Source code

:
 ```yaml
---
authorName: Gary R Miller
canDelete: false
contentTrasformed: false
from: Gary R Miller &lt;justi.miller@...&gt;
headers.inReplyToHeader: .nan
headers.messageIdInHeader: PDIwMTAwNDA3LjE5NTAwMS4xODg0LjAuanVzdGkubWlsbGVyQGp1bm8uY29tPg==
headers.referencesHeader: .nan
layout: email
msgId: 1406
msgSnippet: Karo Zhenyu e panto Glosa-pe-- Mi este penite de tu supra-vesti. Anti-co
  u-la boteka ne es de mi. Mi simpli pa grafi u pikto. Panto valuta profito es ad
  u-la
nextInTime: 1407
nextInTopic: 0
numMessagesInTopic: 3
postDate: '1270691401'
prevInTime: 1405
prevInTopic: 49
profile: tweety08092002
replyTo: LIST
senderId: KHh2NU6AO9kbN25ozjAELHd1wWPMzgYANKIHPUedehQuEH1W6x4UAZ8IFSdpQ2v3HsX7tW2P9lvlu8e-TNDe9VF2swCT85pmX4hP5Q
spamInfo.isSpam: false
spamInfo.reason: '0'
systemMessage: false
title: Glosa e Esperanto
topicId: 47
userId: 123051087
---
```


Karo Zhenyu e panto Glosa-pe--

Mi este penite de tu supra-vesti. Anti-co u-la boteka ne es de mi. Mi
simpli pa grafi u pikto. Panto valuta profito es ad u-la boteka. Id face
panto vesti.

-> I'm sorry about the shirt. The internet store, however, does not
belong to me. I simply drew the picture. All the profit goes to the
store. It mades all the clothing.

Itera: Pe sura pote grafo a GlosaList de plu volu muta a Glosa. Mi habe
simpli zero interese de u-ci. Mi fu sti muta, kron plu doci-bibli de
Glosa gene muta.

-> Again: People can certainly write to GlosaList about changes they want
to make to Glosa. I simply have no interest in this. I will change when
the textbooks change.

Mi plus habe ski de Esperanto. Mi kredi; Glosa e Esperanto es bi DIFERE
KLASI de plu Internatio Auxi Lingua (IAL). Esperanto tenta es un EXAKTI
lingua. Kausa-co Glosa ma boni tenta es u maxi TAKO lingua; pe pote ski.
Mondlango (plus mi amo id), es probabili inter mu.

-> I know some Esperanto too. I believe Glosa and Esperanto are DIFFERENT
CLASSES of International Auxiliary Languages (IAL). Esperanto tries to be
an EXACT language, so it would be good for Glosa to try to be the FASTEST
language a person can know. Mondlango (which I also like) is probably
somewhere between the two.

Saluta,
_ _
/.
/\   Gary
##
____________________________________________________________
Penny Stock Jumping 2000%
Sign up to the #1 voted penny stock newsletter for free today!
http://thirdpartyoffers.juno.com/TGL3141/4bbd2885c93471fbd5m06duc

◆ ◆ ◆ ◆ ◆ ◆ ◆

* **Exercise requirements**
Your answer must be the lines from the one that contains "Itera: Pe sura" through the last line of the entries above, copied exactly, with no other lines.

* **Task response**
Itera: Pe sura pote grafo a GlosaList de plu volu muta a Glosa. Mi habe
simpli zero interese de u-ci. Mi fu sti muta, kron plu doci-bibli de
Glosa gene muta.

-> Again: People can certainly write to GlosaList about changes they want
to make to Glosa. I simply have no interest in this. I will change when
the textbooks change.

Mi plus habe ski de Esperanto. Mi kredi; Glosa e Esperanto es bi DIFERE
KLASI de plu Internatio Auxi Lingua (IAL). Esperanto tenta es un EXAKTI
lingua. Kausa-co Glosa ma boni tenta es u maxi TAKO lingua; pe pote ski.
Mondlango (plus mi amo id), es probabili inter mu.

-> I know some Esperanto too. I believe Glosa and Esperanto are DIFFERENT
CLASSES of International Auxiliary Languages (IAL). Esperanto tries to be
an EXACT language, so it would be good for Glosa to try to be the FASTEST
language a person can know. Mondlango (which I also like) is probably
somewhere between the two.

Saluta,
_ _
/.
/\   Gary
##
____________________________________________________________
Penny Stock Jumping 2000%
Sign up to the #1 voted penny stock newsletter for free today!
http://thirdpartyoffers.juno.com/TGL3141/4bbd2885c93471fbd5m06duc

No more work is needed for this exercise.